I remember when I was young, my limited spiritual life revolved around worrying about whether or not I would go to heaven after I died. Even though I wasn’t too sure what heaven was like, I was scared to death of going to hell and wanted to avoid it at all costs. Fortunately, I came to learn (meaning this is what I was taught) that there were ways that I could manage this. If I could obey all of the rules – okay, most of the rules – and do a lot of extra devotional things like going to Confession, Mass and receiving Holy Communion on nine First Fridays of the month in a row, I would go straight to heaven. As a student in Catholic school, that was worked into the curriculum! This was gonna’ be easy.

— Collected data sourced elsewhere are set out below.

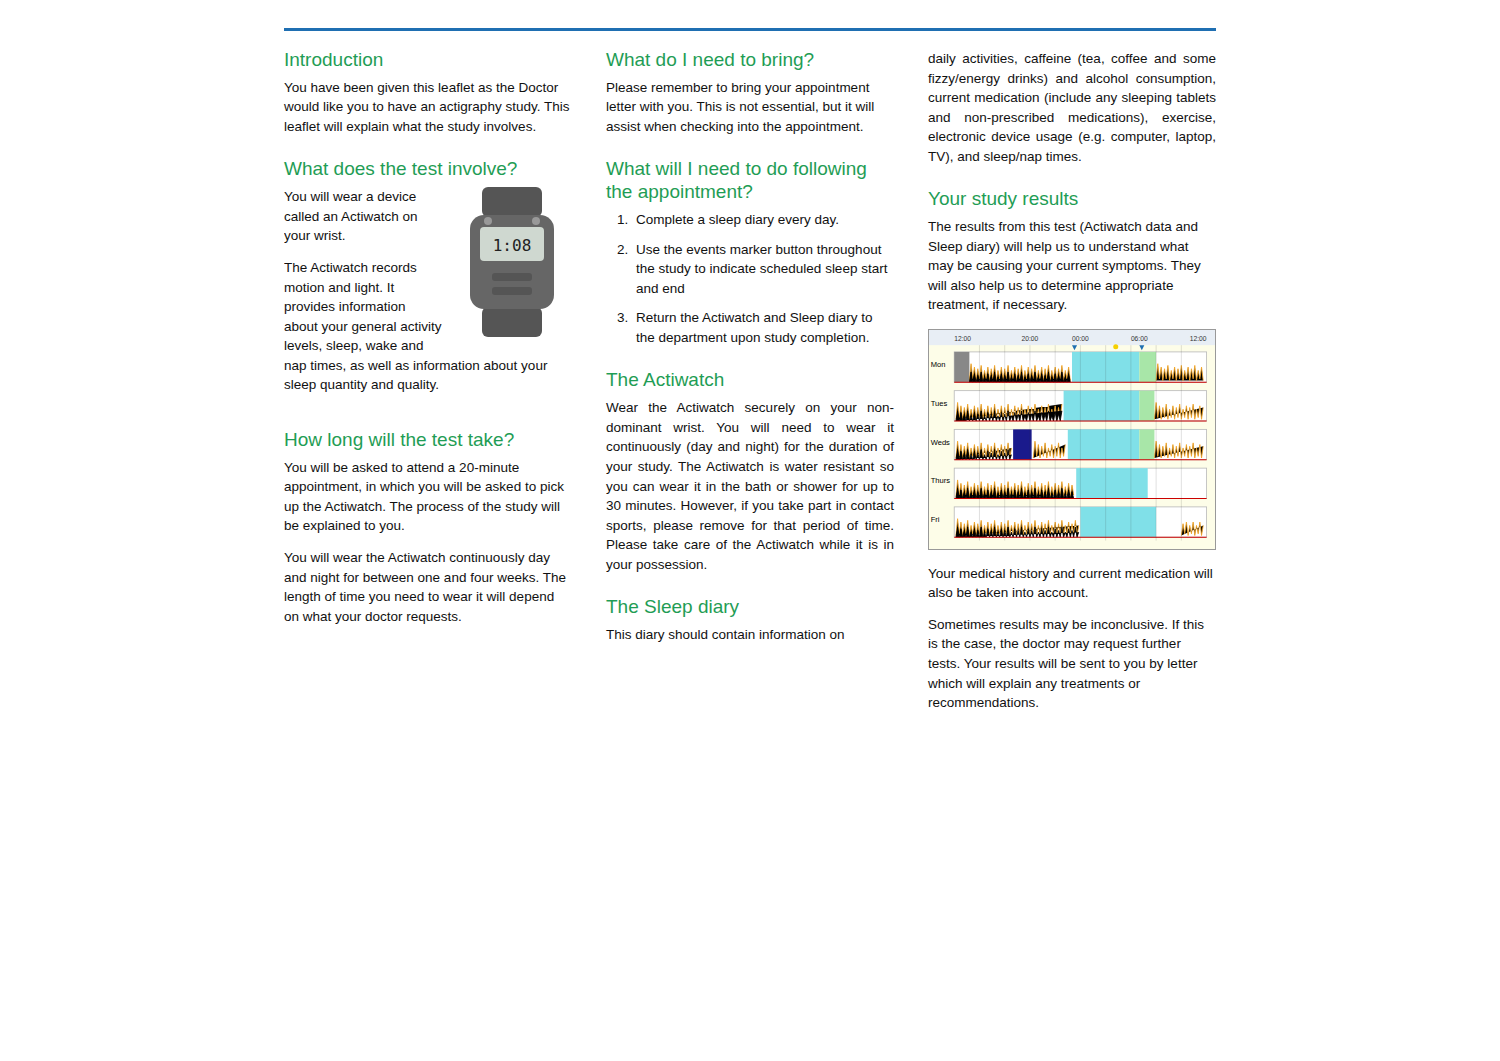Introduction
You have been given this leaflet as the Doctor would like you to have an actigraphy study. This leaflet will explain what the study involves.
What does the test involve?
You will wear a device called an Actiwatch on your wrist.
The Actiwatch records motion and light. It provides information about your general activity levels, sleep, wake and nap times, as well as information about your sleep quantity and quality.
How long will the test take?
You will be asked to attend a 20-minute appointment, in which you will be asked to pick up the Actiwatch. The process of the study will be explained to you.
You will wear the Actiwatch continuously day and night for between one and four weeks. The length of time you need to wear it will depend on what your doctor requests.
What do I need to bring?
Please remember to bring your appointment letter with you. This is not essential, but it will assist when checking into the appointment.
What will I need to do following the appointment?
Complete a sleep diary every day.
Use the events marker button throughout the study to indicate scheduled sleep start and end
Return the Actiwatch and Sleep diary to the department upon study completion.
The Actiwatch
Wear the Actiwatch securely on your non-dominant wrist. You will need to wear it continuously (day and night) for the duration of your study. The Actiwatch is water resistant so you can wear it in the bath or shower for up to 30 minutes. However, if you take part in contact sports, please remove for that period of time. Please take care of the Actiwatch while it is in your possession.
The Sleep diary
This diary should contain information on
daily activities, caffeine (tea, coffee and some fizzy/energy drinks) and alcohol consumption, current medication (include any sleeping tablets and non-prescribed medications), exercise, electronic device usage (e.g. computer, laptop, TV), and sleep/nap times.
Your study results
The results from this test (Actiwatch data and Sleep diary) will help us to understand what may be causing your current symptoms. They will also help us to determine appropriate treatment, if necessary.
Your medical history and current medication will also be taken into account.
Sometimes results may be inconclusive. If this is the case, the doctor may request further tests. Your results will be sent to you by letter which will explain any treatments or recommendations.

And then I got older and slowly came to the realization that all the above was rather “quid pro quo” and almost seemed as though I could go before God and say, “Hey, I followed the rule, let me into heaven!”
But along the way we all come to the understanding that the kingdom of God was a whole more than my own personal experience of heaven. We were a community of faith. We are all in this together. There was more to the reign of God than my own personal salvation after my own personal death. Salvation included all the people around me who were suffering. The words of the spiritual writer Henri Nouwen offered a different paradigm: “love Jesus and love the way Jesus loved.” The nine First Fridays was a whole lot easier.
St. Paul told the Ephesians the same thing: “Be kind to one another, compassionate, forgiving one another as God has forgiven you in Christ. Be imitators of God, as beloved children, and live in love, as Christ loved us.”
Jesus shows us all the same thing. On the way to Jerusalem, while Jesus is teaching in a synagogue, a “bent-over” woman passing by evokes Jesus’ compassion. Does the woman ask for healing? No. Does Jesus seem to care that it’s the Sabbath, when healing non-life-threatening conditions is not permitted? No. Without being asked, he calls her over to him, and sets her free from her longtime ailment by placing his hands on her. And the woman is blessed, and freed.
This week someone will come into each of our lives “bent over”. They won’t ask for healing. And maybe we can’t free them from their burden, but we can be kind, compassionate, forgiving, loving, and be a blessing for them.
Love Jesus and love the way Jesus loved.